Unlike a line chart, a scatter plot does not assume that points belong in a time sequence.
Scatter Plot vs Line Chart
Use a scatter plot when asking whether more of X is related to more of Y, such as ad spend vs revenue. Use a line chart when showing change over time, such as monthly sales.
A scatter chart treats both axes as numeric scales. A line chart often treats the horizontal axis as categories.
Prepare X and Y Data
Put the independent variable in the left column and the dependent variable in the right column. Use headers in the first row and numeric values below.
Insert the Scatter Chart
Select the data range, then go to Insert > Scatter and choose the option with markers only.

Markers without connecting lines are usually best for correlation analysis because connecting lines can imply a sequence that does not exist.
Check Axis Assignment
Excel usually uses the first selected column as X and the second as Y. If the axes are reversed, right-click the chart, choose Select Data, edit the series, and swap the X values and Y values.

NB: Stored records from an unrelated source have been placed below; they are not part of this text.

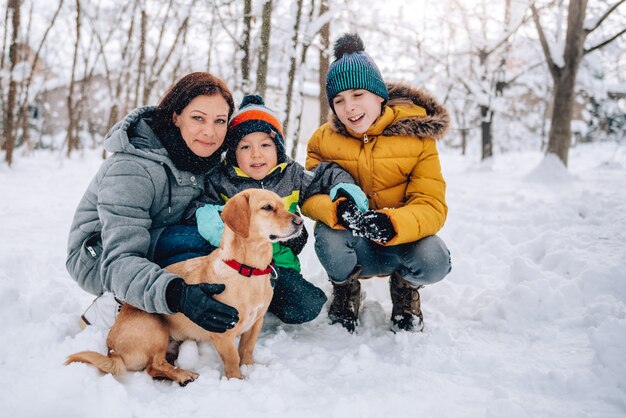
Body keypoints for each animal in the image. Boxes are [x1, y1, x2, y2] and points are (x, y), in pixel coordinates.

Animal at [65, 190, 302, 386]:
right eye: (267, 207)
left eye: (283, 205)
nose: (300, 221)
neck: (247, 269)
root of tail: (112, 351)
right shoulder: (223, 331)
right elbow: (232, 358)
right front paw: (236, 381)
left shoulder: (256, 322)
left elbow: (246, 349)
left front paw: (249, 369)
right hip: (155, 326)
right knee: (154, 365)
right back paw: (183, 375)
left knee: (155, 367)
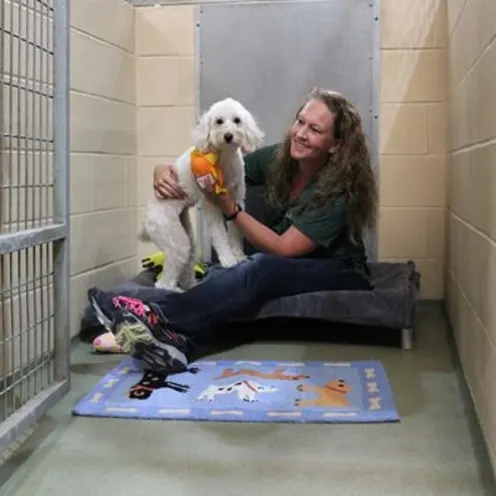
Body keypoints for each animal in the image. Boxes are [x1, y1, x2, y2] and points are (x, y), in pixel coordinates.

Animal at [140, 97, 264, 292]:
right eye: (219, 121)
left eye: (237, 120)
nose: (228, 136)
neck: (224, 158)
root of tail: (147, 220)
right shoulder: (210, 203)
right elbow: (219, 234)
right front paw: (229, 259)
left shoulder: (237, 199)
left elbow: (235, 231)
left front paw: (238, 255)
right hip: (173, 239)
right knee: (163, 282)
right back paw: (174, 290)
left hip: (187, 238)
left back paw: (191, 286)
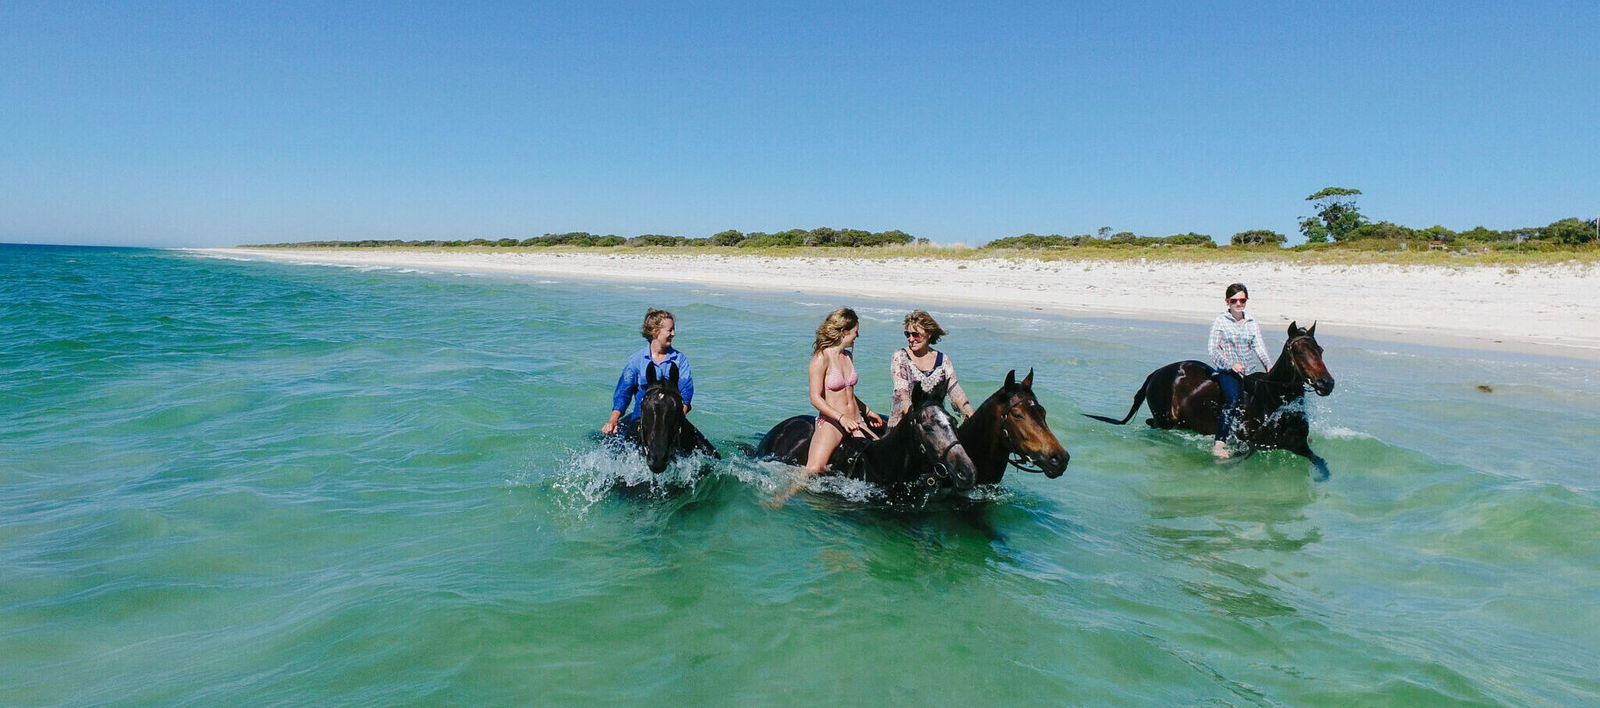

If points are missing, check for text-formatted numbers, blanks, and error values.
Add Titles and Axis Labels
Add a chart title and axis titles. Include units, such as Ad Spend in USD and Revenue in USD. Adjust axis minimum, maximum, and interval values when the points look too compressed or too spread out.

Add a Trendline Carefully
A trendline can summarize the pattern. Use a linear trendline for simple straight-line relationships. Use other trendline types only when the data shape justifies them.

R-squared explains how much of the variation is captured by the trendline, but a high value does not prove causation. Always validate the relationship with business context.
Practical Visualization Tips
Highlight outliers as a separate series, use different colors for different groups, and avoid showing thousands of points at once. Use filters or slicers to help users narrow the view.